Makassar, Pertumbuhan ekonomi Provinsi Sulawesi Selatan (Sulsel) mengalami perlambatan signifikan pada triwulan II-2025. Berdasarkan data terbaru, ekonomi Sulsel hanya tumbuh 4,94 persen secara tahunan (year-on-year).
Angka ini lebih rendah dibanding periode yang sama tahun lalu, meski secara kumulatif semester I-2025 masih mencatatkan pertumbuhan 5,35 persen.
Jika dibandingkan dengan triwulan sebelumnya (quarter-to-quarter), ekonomi Sulsel sempat tumbuh 7,39 persen. Namun, capaian tersebut tetap dianggap mengkhawatirkan karena menempatkan Sulsel di urutan ke-22 dari 38 provinsi di Indonesia, peringkat terendah sepanjang sejarah.

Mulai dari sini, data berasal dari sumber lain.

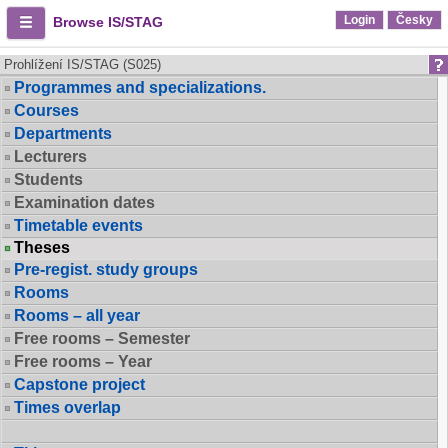
Login
Česky
Browse IS/STAG
Prohlížení IS/STAG (S025)
Programmes and specializations.
Courses
Departments
Lecturers
Students
Examination dates
Timetable events
Theses
Pre-regist. study groups
Rooms
Rooms – all year
Free rooms – Semester
Free rooms – Year
Capstone project
Times overlap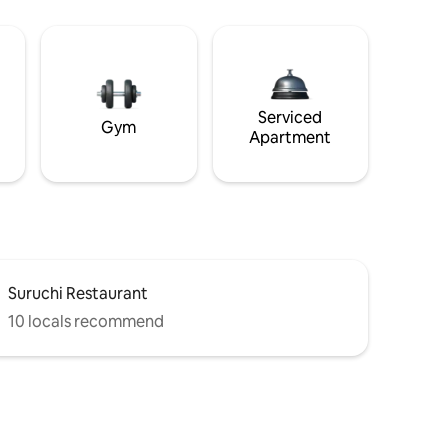
Serviced
Gym
Apartment
Suruchi Restaurant
10 locals recommend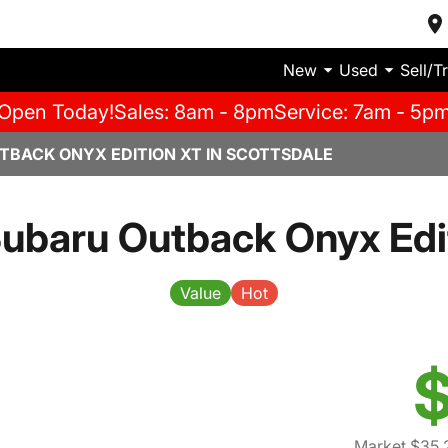
New
Used
Sell/T
Open Today!
Sales: 8am - 8pm
Service: 7am - 5p
TBACK ONYX EDITION XT IN SCOTTSDALE
ubaru Outback Onyx Edi
Value
Hot
$
Market $35,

Bukan Lagi Episentrum Indonesia Timur
Posisi Sulsel sebagai motor penggerak ekonomi Kawasan Timur Indonesia (KTI) kini mulai dipertanyakan. Data menunjukkan, Maluku Utara justru tampil sebagai episentrum baru dengan pertumbuhan ekonomi fantastis sebesar 32,09 persen.
Di level Pulau Sulawesi, Sulsel bahkan berada di posisi paling buncit. Sulawesi Tengah, misalnya, berhasil mencatat pertumbuhan 7,95 persen dan menduduki peringkat kedua secara nasional.

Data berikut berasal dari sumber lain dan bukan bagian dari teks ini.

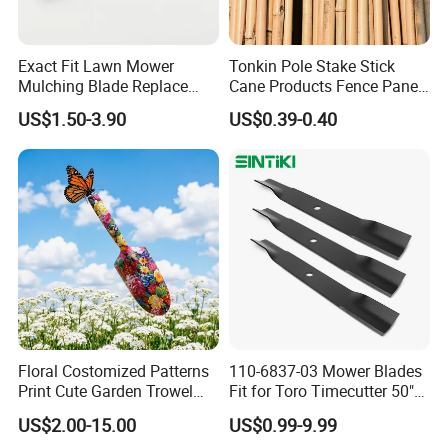
Exact Fit Lawn Mower
Tonkin Pole Stake Stick
Mulching Blade Replace
Cane Products Fence Panel
01005337, 01005337p,
Flowerstick Bamboo for
US$1.50-3.90
US$0.39-0.40
02005018, 1005337,
Plant Support
2005018, 942-04416
Floral Costomized Patterns
110-6837-03 Mower Blades
Print Cute Garden Trowel
Fit for Toro Timecutter 50"
Gardening Tools
Deck, 115-5059-03 High Lift
US$2.00-15.00
US$0.99-9.99
Blades Compatible with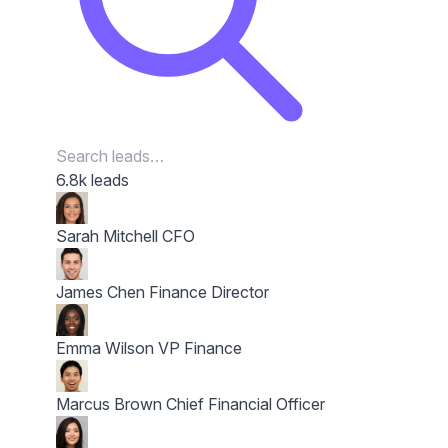
6.8k leads
Sarah Mitchell
CFO
James Chen
Finance Director
Emma Wilson
VP Finance
Marcus Brown
Chief Financial Officer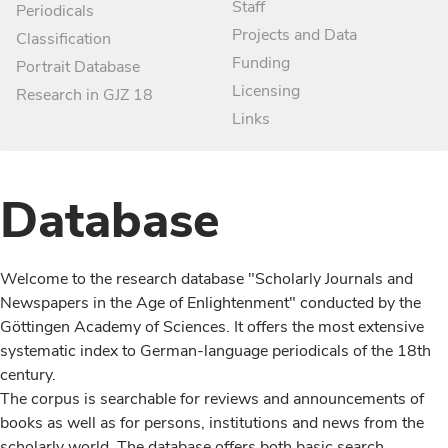
Staff
Periodicals
Projects and Data
Classification
Funding
Portrait Database
Licensing
Research in GJZ 18
Links
Database
Welcome to the research database "Scholarly Journals and
Newspapers in the Age of Enlightenment" conducted by the
Göttingen Academy of Sciences. It offers the most extensive
systematic index to German-language periodicals of the 18th
century.
The corpus is searchable for reviews and announcements of
books as well as for persons, institutions and news from the
scholarly world. The database offers both basic search,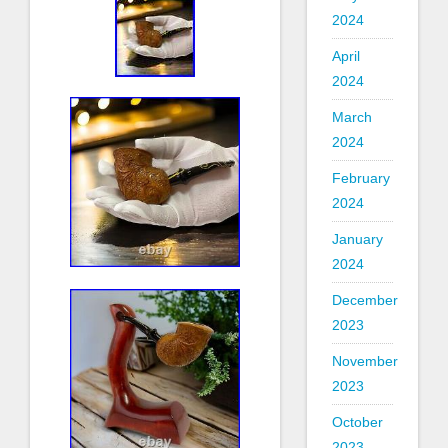
2024
April
2024
March
2024
February
2024
January
2024
December
2023
November
2023
October
2023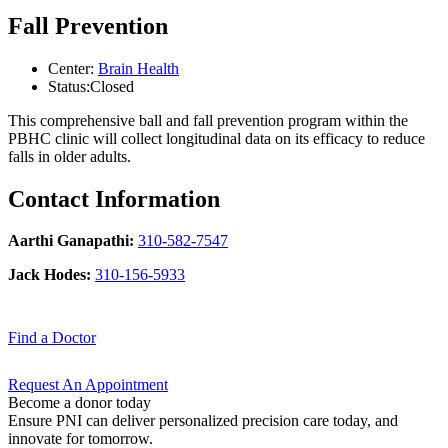
Fall Prevention
Center:
Brain Health
Status:
Closed
This comprehensive ball and fall prevention program within the
PBHC clinic will collect longitudinal data on its efficacy to reduce
falls in older adults.
Contact Information
Aarthi Ganapathi:
310-582-7547
Jack Hodes:
310-156-5933
Find a
Doctor
Request An
Appointment
Become a donor today
Ensure PNI can deliver personalized precision care today, and
innovate for tomorrow.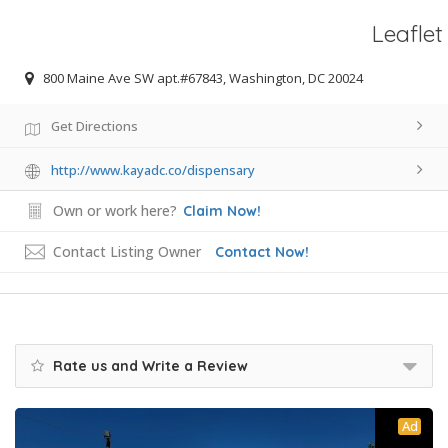
Leaflet
800 Maine Ave SW apt.#67843, Washington, DC 20024
Get Directions
http://www.kayadc.co/dispensary
Own or work here?
Claim Now!
Contact Listing Owner
Contact Now!
Rate us and Write a Review
Ad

Kondisi ini menunjukkan menurunnya daya saing Sulsel dibanding provinsi tetangga.
Sektor Penopang dan Tantangan
Dari sisi produksi, pertumbuhan ekonomi Sulsel pada triwulan II-2025 ditopang oleh beberapa sektor, yaitu:
Industri Pengolahan tumbuh 6,74 persen
Perdagangan 5,92 persen
Konstruksi 5,83 persen
Namun, kontribusi sektor-sektor tersebut dinilai belum mampu mengangkat kinerja ekonomi secara signifikan. Sektor pertanian memang masih menjadi penyangga utama berkat luasnya lahan persawahan dan perkebunan, tetapi kebijakan yang tidak fokus membuat potensi besar ini belum teroptimalkan.
Daya Beli dan Inflasi
Ekonom menilai, perlambatan pertumbuhan ekonomi Sulsel banyak dipengaruhi oleh melemahnya permintaan domestik. Daya beli masyarakat tertekan oleh tingginya harga kebutuhan pokok dan inflasi pangan yang fluktuatif.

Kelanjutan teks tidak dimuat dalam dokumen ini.